## Exercise:
Reproduce each record exactly. The pictures should be skipped.

## Data records:
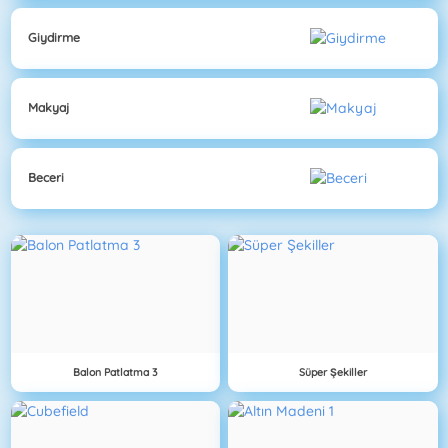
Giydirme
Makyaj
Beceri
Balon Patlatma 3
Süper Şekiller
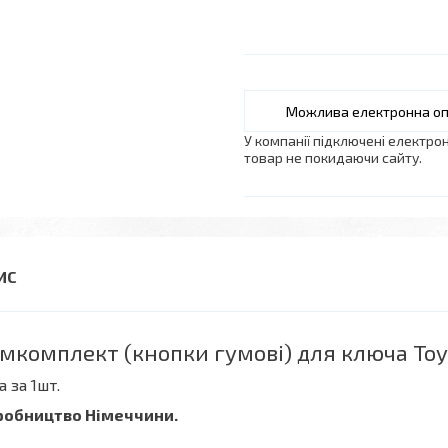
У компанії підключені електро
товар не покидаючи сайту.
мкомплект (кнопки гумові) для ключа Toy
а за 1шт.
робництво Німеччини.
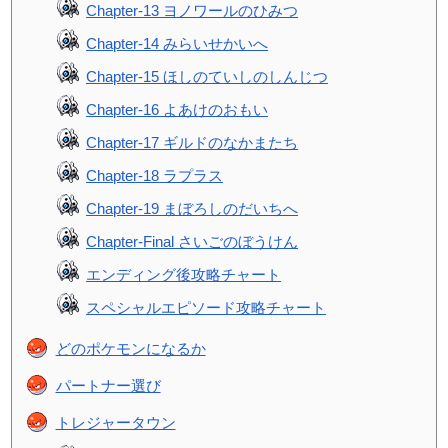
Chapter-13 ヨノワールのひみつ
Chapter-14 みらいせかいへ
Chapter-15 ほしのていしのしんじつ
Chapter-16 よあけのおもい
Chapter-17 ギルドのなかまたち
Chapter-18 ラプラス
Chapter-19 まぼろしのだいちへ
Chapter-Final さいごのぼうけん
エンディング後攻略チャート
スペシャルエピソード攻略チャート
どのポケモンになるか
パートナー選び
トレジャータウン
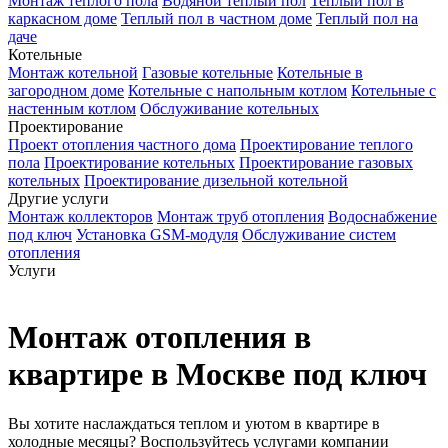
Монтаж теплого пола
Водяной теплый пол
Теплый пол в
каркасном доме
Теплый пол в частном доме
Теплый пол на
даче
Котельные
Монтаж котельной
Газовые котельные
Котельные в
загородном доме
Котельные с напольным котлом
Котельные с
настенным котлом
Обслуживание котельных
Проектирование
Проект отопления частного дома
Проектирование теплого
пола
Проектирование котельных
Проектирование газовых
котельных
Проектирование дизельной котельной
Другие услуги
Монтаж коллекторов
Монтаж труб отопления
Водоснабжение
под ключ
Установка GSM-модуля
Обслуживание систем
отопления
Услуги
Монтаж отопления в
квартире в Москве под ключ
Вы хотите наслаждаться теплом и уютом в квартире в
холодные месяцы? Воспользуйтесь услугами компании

## Response below:
Giydirme
Makyaj
Beceri
Balon Patlatma 3
Süper Şekiller
У компанії підключені електро
товар не покидаючи сайту.
мкомплект (кнопки гумові) для ключа Toy
а за 1шт.
робництво Німеччини.
Chapter-13 ヨノワールのひみつ
Chapter-14 みらいせかいへ
Chapter-15 ほしのていしのしんじつ
Chapter-16 よあけのおもい
Chapter-17 ギルドのなかまたち
Chapter-18 ラプラス
Chapter-19 まぼろしのだいちへ
Chapter-Final さいごのぼうけん
エンディング後攻略チャート
スペシャルエピソード攻略チャート
どのポケモンになるか
パートナー選び
トレジャータウン
Монтаж теплого пола
Водяной теплый пол
Теплый пол в
каркасном доме
Теплый пол в частном доме
Теплый пол на
даче
Котельные
Монтаж котельной
Газовые котельные
Котельные в
загородном доме
Котельные с напольным котлом
Котельные с
настенным котлом
Обслуживание котельных
Проектирование
Проект отопления частного дома
Проектирование теплого
пола
Проектирование котельных
Проектирование газовых
котельных
Проектирование дизельной котельной
Другие услуги
Монтаж коллекторов
Монтаж труб отопления
Водоснабжение
под ключ
Установка GSM-модуля
Обслуживание систем
отопления
Услуги
Монтаж отопления в
квартире в Москве под ключ
Вы хотите наслаждаться теплом и уютом в квартире в
холодные месяцы? Воспользуйтесь услугами компании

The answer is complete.